### Task goal
Take every line containing "Política" out of the records.

Start of Entries provided

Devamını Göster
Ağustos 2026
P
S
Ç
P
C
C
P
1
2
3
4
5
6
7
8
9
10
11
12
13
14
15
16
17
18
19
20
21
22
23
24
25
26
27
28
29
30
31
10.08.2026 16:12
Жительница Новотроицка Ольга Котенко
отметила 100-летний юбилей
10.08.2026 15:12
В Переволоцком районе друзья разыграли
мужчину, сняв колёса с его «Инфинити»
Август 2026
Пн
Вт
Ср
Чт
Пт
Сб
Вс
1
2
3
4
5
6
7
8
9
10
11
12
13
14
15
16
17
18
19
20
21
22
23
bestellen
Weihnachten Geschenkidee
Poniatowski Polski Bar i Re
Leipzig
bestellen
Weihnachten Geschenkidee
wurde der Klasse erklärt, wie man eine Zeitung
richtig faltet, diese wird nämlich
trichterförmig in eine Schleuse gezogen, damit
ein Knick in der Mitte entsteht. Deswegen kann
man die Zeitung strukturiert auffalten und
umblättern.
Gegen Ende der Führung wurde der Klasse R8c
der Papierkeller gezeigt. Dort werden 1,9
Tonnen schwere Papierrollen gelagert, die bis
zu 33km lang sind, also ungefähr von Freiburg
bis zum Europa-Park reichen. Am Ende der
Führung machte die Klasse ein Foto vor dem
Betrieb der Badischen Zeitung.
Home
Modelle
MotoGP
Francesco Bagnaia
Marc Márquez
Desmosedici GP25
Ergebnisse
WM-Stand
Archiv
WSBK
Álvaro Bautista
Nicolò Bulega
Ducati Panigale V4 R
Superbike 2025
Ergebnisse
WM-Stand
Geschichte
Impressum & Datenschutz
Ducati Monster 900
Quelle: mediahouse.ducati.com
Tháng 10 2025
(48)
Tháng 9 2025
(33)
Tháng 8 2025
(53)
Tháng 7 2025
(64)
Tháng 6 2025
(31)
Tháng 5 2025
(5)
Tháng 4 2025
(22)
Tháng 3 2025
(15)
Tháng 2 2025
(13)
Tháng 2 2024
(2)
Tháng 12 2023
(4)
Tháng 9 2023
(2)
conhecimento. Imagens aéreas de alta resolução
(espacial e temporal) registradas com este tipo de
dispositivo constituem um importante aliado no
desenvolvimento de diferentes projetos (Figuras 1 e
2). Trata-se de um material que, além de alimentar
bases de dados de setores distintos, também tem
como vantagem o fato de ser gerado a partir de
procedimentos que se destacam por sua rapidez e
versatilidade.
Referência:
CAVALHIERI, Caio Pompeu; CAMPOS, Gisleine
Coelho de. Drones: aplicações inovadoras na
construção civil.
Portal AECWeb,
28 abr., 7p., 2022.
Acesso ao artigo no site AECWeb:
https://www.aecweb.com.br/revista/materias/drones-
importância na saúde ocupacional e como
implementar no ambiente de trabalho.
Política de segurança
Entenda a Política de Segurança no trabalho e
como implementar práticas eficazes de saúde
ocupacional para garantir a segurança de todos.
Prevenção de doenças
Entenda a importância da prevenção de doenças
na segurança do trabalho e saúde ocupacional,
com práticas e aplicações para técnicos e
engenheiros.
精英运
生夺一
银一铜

End of Entries provided
Start of Entries provided

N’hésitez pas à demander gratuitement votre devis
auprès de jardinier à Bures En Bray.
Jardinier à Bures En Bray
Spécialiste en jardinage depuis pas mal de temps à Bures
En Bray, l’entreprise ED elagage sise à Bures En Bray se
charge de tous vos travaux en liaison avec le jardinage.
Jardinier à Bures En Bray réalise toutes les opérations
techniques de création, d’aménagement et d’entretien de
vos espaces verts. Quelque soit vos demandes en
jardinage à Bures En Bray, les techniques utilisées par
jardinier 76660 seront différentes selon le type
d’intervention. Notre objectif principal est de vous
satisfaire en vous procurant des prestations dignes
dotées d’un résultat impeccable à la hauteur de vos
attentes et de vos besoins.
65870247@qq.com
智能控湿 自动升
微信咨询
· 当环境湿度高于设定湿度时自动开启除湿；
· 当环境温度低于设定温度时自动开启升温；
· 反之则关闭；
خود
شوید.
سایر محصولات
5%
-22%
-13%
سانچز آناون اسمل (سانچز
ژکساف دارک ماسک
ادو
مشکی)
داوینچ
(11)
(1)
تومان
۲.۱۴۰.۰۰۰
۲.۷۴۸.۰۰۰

End of Entries provided
Start of Entries provided

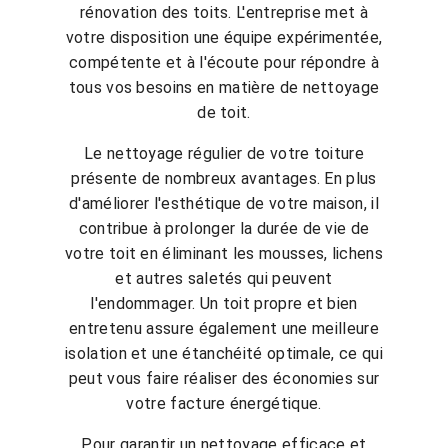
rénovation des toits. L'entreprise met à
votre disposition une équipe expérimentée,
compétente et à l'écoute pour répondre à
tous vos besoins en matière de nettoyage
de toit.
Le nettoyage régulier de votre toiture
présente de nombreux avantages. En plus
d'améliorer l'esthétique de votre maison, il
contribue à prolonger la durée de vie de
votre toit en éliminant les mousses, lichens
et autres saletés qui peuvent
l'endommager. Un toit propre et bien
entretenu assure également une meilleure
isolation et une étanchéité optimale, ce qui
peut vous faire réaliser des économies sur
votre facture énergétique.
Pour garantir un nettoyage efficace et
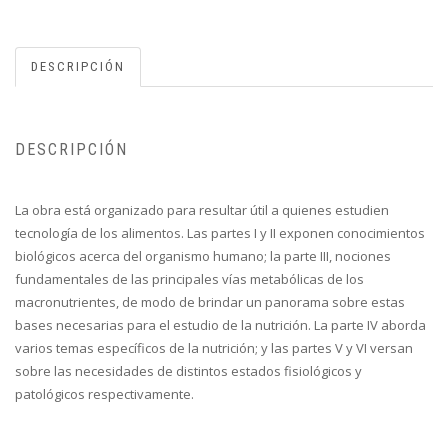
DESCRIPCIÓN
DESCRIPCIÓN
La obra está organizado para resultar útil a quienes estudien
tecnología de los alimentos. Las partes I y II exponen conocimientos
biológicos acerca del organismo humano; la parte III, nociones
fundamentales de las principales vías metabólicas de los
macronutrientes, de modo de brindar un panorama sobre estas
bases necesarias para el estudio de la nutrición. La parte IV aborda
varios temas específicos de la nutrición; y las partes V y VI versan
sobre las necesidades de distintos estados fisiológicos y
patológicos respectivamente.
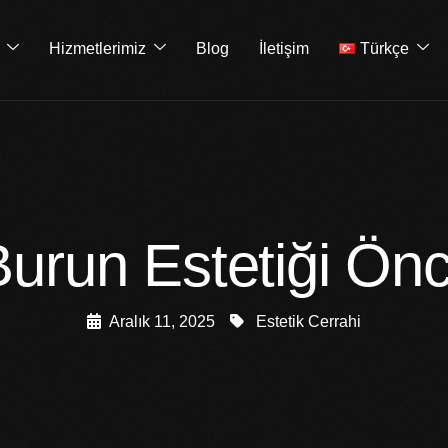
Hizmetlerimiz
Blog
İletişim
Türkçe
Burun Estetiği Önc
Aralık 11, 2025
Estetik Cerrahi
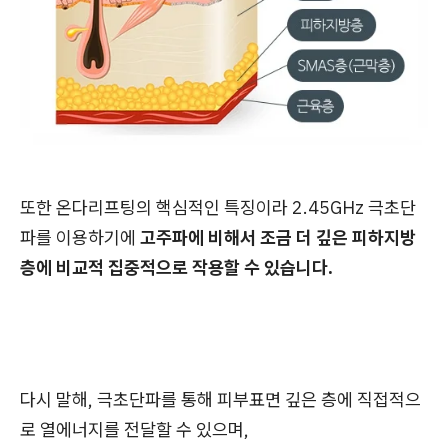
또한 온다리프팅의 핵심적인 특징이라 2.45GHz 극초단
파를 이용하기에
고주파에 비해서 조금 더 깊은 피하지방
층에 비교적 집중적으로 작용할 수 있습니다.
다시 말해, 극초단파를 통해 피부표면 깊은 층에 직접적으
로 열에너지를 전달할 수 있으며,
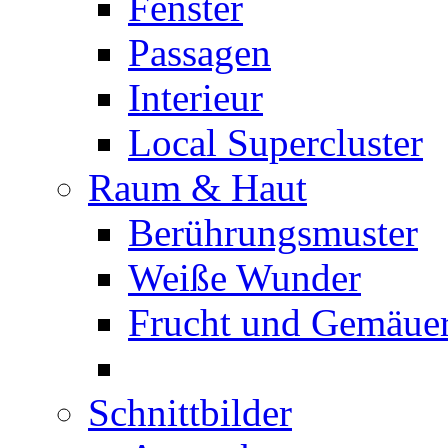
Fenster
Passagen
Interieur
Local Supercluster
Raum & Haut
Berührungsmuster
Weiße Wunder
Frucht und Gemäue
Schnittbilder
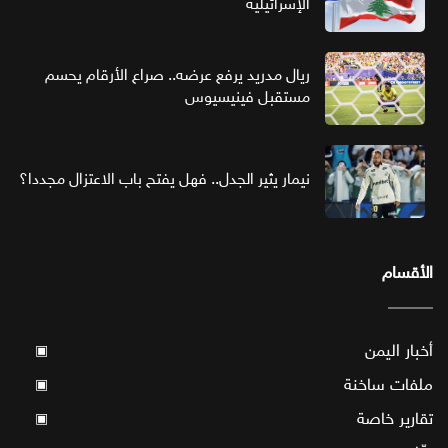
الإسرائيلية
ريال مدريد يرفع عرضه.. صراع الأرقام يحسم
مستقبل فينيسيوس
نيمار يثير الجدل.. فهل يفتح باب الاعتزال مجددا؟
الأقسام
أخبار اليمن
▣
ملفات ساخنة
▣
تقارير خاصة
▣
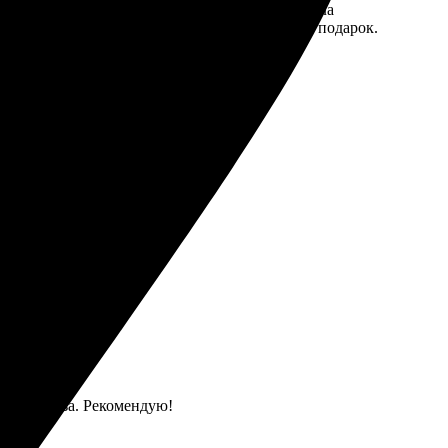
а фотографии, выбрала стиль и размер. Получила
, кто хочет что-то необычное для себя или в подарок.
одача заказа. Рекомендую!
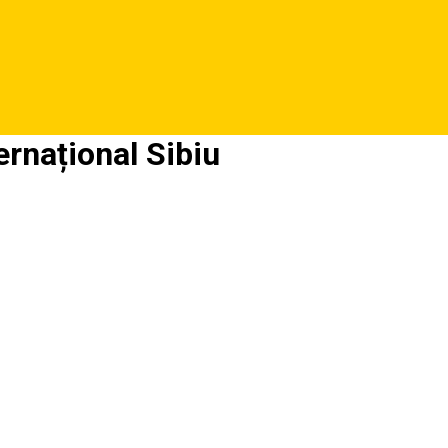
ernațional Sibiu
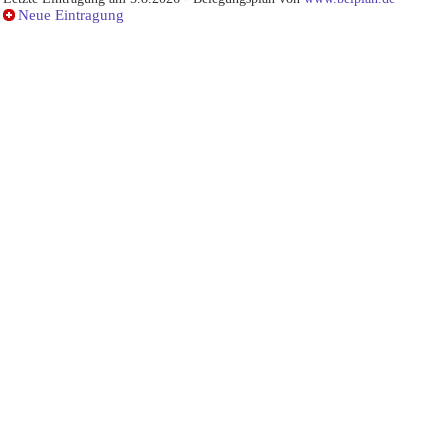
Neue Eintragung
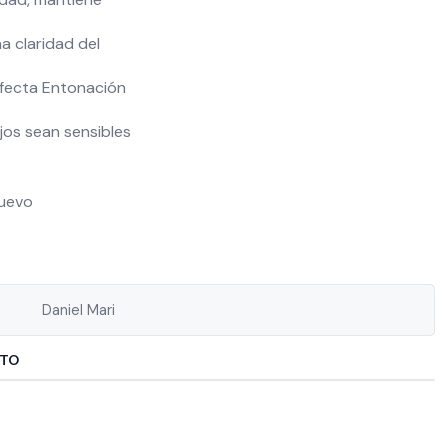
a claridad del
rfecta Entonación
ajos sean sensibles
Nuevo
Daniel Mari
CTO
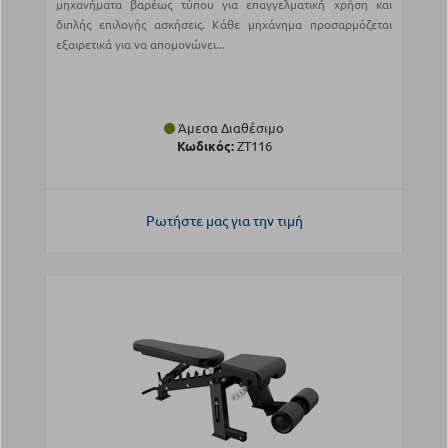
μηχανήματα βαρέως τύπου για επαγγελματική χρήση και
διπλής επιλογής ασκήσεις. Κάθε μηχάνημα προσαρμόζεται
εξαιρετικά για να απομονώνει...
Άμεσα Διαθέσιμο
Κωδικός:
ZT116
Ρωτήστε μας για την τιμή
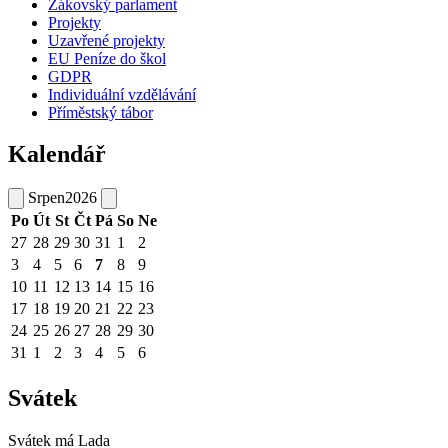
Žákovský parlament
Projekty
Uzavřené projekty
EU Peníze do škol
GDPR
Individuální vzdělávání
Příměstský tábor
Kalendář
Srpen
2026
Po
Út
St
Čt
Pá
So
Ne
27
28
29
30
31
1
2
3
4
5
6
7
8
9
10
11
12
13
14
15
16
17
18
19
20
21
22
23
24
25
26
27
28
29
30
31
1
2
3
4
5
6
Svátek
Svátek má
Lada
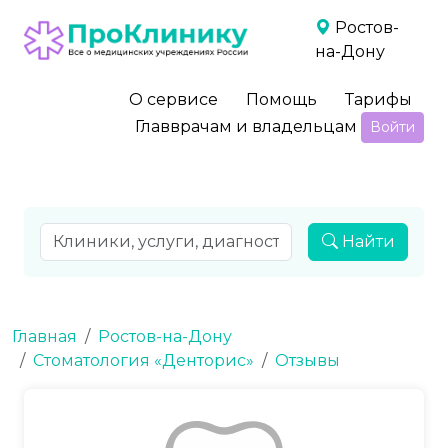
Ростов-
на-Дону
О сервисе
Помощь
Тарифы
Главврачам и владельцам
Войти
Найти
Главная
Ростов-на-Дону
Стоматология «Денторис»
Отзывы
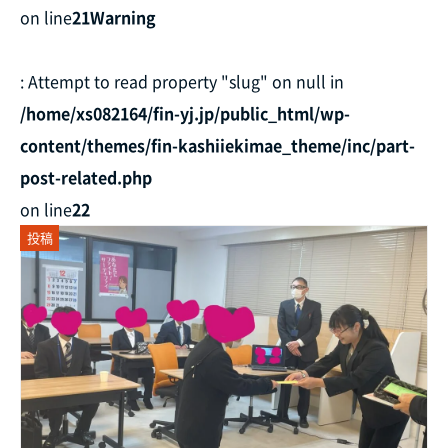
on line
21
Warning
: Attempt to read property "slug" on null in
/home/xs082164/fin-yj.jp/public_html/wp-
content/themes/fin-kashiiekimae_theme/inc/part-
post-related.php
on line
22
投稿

End of Entries provided

### Response for this exercise
Política de segurança
Entenda a Política de Segurança no trabalho e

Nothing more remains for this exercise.